実際に本ツールを使ってみての感想ですが、試算された損害額には、金額として提示するのが難しい項目(例えば、事案による金額の変動が大きく、一位の金額を定めるのが困難なもの等)が含まれておらず、実際に発生する損害額とは乖離があると感じました。このツールを利用した説得には、さらに追加の金額が発生する可能性があることや、金額に反映されない損害(例えば、ブランドイメージの損失や株価への影響など)についても説明すると、より効果的にセキュリティ導入の必要性を訴えることができるかもしれません。また脅威への対策については、攻撃者の行動パターンから各攻撃フェーズ毎の対策、対応するソリューション・サービスについて詳しく記されており、非常に有用性のある内容でした。

なお、弊社が提供するサービスのひとつであるIRM(Information Rights Management)は「共有サーバー等へのアクセス権の最小化と管理の強化」による対策に関連するプロダクトとして紹介されています。「標的型攻撃による情報窃取」や「内部不正による情報漏えい」などの脅威において、重要情報の窃取・持ち出しに効果的であるとご紹介いただいています。

適切なコストをかけ、有効性の高いセキュリティ対策を

セキュリティ対策を導入する上で、コスト削減も重要な課題の1つです。まず、獲得した予算を有効に活用するために、セキュリティ対策の優先順位を設定し、必要な対策に集中することが必要です。また、社内教育やセキュリティ意識向上の取り組みによって、セキュリティ問題を未然に防ぐことができ、コスト削減にもつながります。

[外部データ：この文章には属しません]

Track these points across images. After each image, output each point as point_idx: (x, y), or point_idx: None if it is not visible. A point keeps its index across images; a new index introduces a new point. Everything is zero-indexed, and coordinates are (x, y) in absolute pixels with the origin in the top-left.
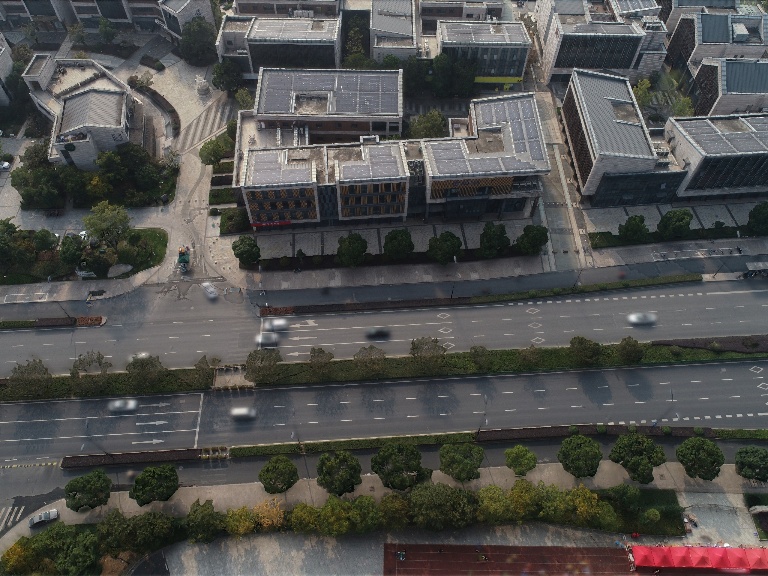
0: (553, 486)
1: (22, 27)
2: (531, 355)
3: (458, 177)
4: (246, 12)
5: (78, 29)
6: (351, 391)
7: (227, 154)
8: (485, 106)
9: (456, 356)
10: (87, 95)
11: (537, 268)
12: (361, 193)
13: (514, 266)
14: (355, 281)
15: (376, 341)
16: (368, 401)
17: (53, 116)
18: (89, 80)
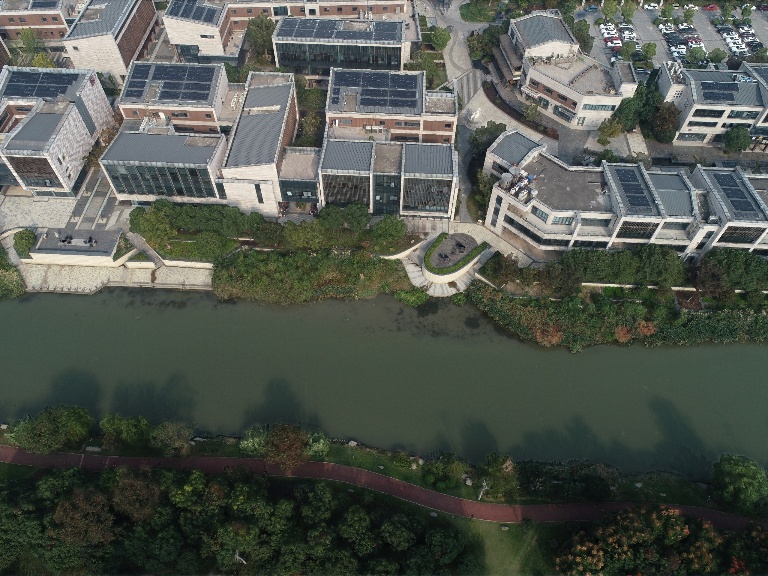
0: None
1: None
2: None
3: None
4: None
5: None
6: None
7: None
8: (208, 21)
9: None
10: None
11: None
12: None
13: None
14: None
15: None
16: None
17: None
18: (575, 81)
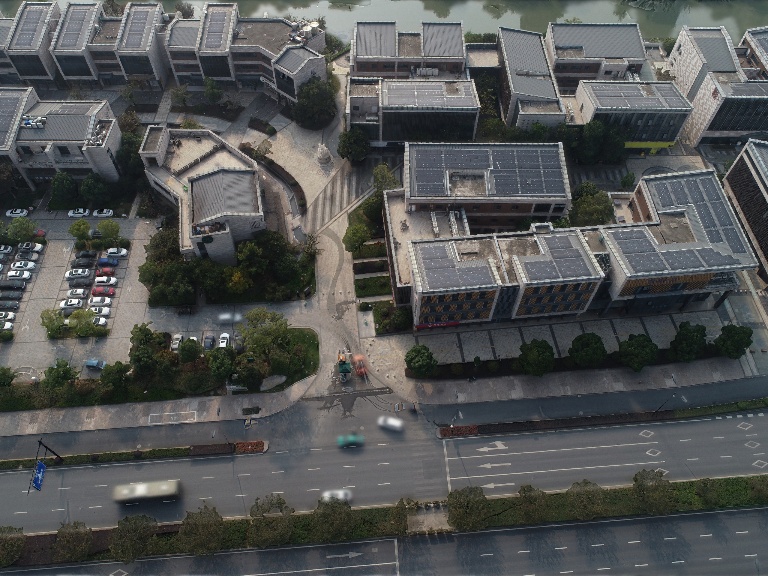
0: None
1: (120, 89)
2: (767, 489)
3: (656, 275)
4: (364, 70)
5: (182, 91)
6: (564, 533)
7: None
8: (659, 184)
9: (675, 487)
10: (217, 176)
11: (737, 372)
12: (545, 293)
13: (711, 370)
14: (538, 391)
15: (578, 468)
16: (586, 546)
17: (173, 196)
18: (208, 154)
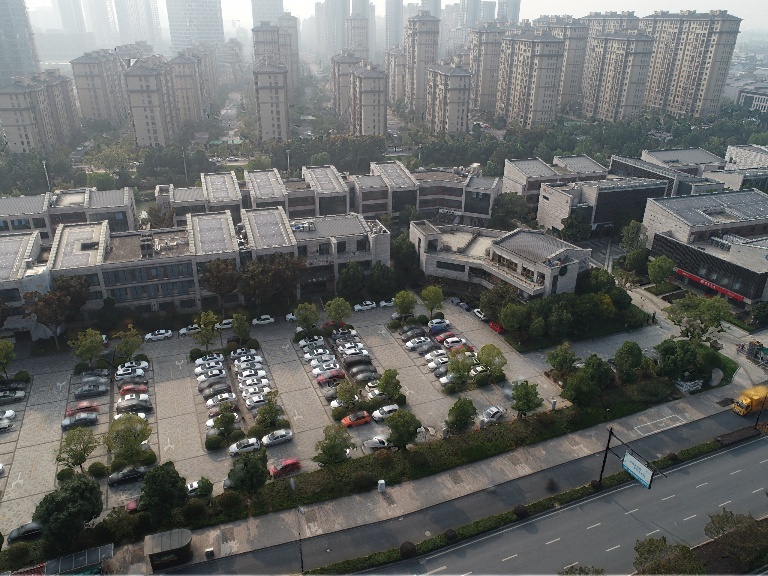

ただし、セキュリティ対策において過度にコスト削減に重点を置くと、有効性の低いセキュリティ製品を導入してしまい、情報窃取のリスクが残る可能性があります。このような事態を避けるためには、自社に必要なセキュリティ対策を適切に選択することが重要です。

また昨年4月には個人情報保護法の全面施行がされるなど、セキュリティに関する法規制が強化されるなか、セキュリティ予算を確保することは企業の信頼性を高めるためにも必要です。セキュリティに関する法規制に適合することで、企業や組織は信頼性の高いビジネスパートナーや顧客を獲得することができます。

情報セキュリティは、現代社会においてますます重要性を増しています。企業や組織がセキュリティ予算を確保し、適切な対策を取ることで、セキュリティリスクを低減し、信頼性の高いビジネスを展開することができます。